Synthesis mechanism of barbituric acid
Preparation of raw materials
To make barbituric acid, it is necessary to prepare diethyl malonate, urea and other raw materials. Diethyl malonate, with the characteristics of esters, contains active methylene in the structure; urea is a nitrogen-containing compound, with amino and carbonyl groups in the molecule. Under suitable conditions, the two can initiate a series of chemical reactions.

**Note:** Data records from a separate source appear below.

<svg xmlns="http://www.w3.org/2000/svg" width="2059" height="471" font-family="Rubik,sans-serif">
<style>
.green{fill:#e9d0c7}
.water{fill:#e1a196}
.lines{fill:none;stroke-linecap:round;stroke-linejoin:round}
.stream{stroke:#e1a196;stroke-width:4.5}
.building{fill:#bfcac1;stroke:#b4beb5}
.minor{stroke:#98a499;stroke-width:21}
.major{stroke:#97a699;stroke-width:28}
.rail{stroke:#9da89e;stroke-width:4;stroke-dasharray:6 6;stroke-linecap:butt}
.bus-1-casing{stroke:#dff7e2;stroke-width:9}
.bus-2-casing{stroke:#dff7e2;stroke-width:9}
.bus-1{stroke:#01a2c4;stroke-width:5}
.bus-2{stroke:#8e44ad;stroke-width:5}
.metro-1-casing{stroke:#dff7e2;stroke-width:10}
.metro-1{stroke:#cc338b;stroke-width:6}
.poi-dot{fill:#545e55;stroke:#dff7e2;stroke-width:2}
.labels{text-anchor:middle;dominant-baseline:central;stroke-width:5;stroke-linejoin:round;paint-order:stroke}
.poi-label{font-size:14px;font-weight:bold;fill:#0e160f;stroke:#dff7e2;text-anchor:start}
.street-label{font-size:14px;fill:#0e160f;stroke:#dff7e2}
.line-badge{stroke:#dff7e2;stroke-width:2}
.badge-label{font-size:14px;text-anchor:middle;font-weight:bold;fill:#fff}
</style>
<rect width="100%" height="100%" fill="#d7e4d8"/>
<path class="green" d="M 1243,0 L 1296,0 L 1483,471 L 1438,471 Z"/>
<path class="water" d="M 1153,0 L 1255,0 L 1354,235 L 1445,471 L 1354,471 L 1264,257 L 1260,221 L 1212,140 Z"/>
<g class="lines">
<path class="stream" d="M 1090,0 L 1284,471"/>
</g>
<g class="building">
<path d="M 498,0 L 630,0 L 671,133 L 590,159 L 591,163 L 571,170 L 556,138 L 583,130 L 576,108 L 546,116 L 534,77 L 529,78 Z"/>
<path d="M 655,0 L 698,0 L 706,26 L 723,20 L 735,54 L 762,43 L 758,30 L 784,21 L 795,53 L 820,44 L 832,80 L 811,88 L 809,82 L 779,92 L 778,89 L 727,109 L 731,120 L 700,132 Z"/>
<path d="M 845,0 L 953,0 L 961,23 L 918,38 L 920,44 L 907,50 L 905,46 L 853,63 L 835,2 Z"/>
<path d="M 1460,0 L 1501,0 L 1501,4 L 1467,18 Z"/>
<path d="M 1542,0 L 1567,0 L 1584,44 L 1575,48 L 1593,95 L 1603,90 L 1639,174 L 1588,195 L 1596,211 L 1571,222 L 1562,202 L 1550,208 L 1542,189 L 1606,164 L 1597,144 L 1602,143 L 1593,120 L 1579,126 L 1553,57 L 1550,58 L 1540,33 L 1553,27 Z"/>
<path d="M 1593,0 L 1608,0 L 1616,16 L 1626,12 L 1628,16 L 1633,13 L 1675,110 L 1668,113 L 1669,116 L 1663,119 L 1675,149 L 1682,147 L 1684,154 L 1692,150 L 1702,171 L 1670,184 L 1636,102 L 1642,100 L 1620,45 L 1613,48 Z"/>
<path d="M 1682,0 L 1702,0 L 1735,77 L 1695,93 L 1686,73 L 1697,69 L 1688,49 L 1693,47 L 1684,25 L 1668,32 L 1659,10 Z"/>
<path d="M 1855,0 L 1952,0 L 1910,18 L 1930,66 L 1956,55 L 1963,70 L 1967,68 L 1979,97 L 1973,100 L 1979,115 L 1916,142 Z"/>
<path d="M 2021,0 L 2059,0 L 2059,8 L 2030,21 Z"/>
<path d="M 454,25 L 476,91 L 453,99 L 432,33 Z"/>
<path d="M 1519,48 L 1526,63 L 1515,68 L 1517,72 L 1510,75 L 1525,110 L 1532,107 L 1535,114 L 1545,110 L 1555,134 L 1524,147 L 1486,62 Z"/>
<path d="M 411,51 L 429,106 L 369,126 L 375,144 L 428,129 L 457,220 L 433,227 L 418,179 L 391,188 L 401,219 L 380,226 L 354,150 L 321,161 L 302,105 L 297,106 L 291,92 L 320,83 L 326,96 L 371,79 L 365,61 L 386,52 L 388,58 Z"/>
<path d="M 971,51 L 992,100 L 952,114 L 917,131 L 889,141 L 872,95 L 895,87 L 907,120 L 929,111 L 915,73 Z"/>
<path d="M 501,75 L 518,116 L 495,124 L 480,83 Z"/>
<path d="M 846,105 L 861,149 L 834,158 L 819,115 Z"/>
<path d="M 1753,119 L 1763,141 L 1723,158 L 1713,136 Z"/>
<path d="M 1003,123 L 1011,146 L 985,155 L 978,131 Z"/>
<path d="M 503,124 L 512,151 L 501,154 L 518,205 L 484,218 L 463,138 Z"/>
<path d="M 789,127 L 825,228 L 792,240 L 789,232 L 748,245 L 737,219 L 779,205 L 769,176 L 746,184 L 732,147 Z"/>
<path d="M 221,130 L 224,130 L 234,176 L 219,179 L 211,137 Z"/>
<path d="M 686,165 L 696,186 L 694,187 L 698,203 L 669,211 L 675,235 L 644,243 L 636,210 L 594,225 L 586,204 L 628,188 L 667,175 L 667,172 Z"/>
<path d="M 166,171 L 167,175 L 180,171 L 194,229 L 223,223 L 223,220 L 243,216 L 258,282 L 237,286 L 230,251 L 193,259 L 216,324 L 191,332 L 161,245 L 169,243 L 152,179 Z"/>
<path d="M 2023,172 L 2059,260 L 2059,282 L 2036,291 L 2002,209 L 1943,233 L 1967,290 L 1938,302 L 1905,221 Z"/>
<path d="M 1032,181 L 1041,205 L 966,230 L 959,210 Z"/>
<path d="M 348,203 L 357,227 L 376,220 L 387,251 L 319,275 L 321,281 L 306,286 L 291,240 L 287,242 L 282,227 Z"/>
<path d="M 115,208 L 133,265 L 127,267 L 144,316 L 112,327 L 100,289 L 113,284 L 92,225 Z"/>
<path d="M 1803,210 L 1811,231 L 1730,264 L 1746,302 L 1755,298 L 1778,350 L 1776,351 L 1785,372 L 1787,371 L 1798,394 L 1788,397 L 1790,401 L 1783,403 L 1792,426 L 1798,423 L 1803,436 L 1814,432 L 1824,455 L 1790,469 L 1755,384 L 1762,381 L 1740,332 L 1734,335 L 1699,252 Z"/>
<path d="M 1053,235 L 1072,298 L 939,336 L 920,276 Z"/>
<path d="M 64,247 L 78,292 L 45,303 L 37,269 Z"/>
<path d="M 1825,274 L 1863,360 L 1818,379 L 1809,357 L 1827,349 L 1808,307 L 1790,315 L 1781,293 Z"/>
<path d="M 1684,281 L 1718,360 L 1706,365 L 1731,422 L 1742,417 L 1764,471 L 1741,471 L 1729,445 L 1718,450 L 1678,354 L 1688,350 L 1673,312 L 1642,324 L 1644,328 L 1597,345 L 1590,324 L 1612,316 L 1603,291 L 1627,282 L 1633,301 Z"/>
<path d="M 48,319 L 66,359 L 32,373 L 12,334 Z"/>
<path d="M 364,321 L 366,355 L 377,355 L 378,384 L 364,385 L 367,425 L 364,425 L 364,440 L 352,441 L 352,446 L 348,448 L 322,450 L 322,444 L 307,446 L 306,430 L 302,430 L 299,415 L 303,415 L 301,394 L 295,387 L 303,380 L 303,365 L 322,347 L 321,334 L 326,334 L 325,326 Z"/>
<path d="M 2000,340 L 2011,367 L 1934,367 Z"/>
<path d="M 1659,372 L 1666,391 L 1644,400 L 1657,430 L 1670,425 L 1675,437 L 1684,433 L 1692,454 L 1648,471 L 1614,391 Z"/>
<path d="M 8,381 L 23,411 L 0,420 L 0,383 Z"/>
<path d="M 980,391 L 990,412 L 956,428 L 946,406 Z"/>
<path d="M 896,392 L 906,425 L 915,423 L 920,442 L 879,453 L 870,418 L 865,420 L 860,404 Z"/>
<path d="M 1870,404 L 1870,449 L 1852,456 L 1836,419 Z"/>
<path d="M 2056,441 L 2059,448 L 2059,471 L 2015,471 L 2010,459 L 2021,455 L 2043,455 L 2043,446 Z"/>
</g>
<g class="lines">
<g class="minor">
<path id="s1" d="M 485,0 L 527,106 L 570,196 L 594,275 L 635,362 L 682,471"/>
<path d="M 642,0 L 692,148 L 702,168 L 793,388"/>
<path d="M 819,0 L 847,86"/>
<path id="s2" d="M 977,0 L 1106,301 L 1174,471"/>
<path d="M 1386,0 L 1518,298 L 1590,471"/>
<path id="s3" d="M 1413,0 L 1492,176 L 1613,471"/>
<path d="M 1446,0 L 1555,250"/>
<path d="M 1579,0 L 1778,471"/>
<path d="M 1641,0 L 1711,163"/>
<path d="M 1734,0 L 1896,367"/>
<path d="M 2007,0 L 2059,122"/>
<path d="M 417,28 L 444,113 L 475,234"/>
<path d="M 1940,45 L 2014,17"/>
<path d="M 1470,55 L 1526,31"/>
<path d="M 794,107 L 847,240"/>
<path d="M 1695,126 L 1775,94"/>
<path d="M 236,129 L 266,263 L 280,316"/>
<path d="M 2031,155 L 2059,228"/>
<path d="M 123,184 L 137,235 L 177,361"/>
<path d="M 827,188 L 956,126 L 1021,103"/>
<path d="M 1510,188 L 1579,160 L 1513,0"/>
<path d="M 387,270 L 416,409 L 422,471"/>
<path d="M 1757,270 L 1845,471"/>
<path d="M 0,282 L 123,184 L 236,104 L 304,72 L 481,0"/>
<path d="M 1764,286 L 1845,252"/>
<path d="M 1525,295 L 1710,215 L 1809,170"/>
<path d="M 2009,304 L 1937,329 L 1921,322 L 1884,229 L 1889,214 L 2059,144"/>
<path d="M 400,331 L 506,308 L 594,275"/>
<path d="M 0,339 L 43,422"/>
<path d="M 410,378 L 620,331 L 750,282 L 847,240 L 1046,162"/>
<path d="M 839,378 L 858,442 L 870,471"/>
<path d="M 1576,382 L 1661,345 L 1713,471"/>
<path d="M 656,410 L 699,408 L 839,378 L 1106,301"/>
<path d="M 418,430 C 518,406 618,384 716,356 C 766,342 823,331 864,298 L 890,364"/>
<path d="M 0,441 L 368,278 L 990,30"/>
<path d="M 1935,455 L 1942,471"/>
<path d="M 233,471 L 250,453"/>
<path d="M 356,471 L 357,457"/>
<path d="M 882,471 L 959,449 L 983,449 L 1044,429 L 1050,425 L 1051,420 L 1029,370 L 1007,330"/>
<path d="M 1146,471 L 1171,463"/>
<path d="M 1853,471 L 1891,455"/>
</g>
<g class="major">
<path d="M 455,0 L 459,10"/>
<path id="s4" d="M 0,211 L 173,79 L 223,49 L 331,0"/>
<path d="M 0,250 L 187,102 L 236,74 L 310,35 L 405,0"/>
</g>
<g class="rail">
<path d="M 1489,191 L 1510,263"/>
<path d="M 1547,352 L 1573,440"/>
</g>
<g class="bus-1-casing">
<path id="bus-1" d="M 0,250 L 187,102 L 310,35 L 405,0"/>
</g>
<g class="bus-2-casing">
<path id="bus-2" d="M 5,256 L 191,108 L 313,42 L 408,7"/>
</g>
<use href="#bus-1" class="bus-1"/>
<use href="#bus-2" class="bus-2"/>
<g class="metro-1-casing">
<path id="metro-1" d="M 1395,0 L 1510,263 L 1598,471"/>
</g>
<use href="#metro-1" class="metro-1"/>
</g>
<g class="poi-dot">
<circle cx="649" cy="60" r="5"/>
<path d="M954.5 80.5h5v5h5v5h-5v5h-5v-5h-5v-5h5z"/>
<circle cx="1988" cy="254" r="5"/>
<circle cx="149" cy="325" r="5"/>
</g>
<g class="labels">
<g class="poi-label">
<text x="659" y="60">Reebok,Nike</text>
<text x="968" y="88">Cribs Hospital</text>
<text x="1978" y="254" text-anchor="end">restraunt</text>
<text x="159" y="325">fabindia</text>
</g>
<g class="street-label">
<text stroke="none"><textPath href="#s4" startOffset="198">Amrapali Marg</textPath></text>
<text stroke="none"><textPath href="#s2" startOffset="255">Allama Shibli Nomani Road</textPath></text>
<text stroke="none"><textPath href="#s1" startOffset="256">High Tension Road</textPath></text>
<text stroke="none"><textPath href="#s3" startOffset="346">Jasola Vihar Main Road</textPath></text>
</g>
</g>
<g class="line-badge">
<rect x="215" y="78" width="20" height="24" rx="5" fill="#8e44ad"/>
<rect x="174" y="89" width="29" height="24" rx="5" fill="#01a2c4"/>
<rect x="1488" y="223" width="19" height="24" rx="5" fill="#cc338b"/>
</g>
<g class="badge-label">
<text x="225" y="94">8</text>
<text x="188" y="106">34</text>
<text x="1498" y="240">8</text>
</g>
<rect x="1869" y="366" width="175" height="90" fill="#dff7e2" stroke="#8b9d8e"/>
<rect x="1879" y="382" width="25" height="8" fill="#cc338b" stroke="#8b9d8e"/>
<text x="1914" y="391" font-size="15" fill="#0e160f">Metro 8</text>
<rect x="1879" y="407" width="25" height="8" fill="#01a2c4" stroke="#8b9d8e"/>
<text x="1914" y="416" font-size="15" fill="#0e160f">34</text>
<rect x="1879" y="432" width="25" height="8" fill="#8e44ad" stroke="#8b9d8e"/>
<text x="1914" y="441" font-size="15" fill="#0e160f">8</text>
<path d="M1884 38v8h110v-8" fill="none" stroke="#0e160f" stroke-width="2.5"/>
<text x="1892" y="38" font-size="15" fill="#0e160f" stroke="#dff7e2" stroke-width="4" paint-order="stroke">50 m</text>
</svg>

Initiation of reaction initiated by base
Diethyl malonate is placed in the reaction system, and an appropriate amount of strong base, such as sodium ethyl alcohol, is added. The strong base acts on the active methylene of diethyl malonate. Because methylene hydrogen has a certain acidity, under the attack of alkali, it is easy to remove protons and form carbon negative ions. The carbon anion is active and has strong nucleophilicity, which lays the foundation for subsequent reactions.

The carbon anion generated by the process of nucleophilic substitution
attacks the carbonyl carbon atom of urea with its nucleophilicity. The carbonyl group of urea has a certain electrophilicity. After the carbon anion attacks, the π bond in the carbonyl group opens, and the electron cloud transfers to the oxygen atom to form an intermediate product. This intermediate product is unstable, followed by intramolecular rearrangement and dehydration. Among them, the electron cloud on the nitrogen atom of the amino group transfers to the carbonyl carbon atom, prompting the hydroxyl group to leave, completing the dehydration process, and forming a new nitrogen-containing cyclic structure intermediate.

Further cyclization and isomerization
The intermediate continues to react, and intracellular nucleophilic addition and cyclization reactions occur. The internal chemical bonds of the molecule are rearranged to form a more stable six-membered cyclic structure. However, this structure is not the final barbituric acid, and it needs to go through the isomerization process. Through proton transfer and other means, the internal structure of the molecule is fine-tuned, and finally a stable structure of barbituric acid is formed.

The entire synthesis process requires strict control of the reaction conditions, such as temperature, reactant ratio and reaction time. The appropriate temperature and precise ratio can promote the smooth progress of the reaction in the direction of forming barbituric acid, and improve the yield and purity of the product.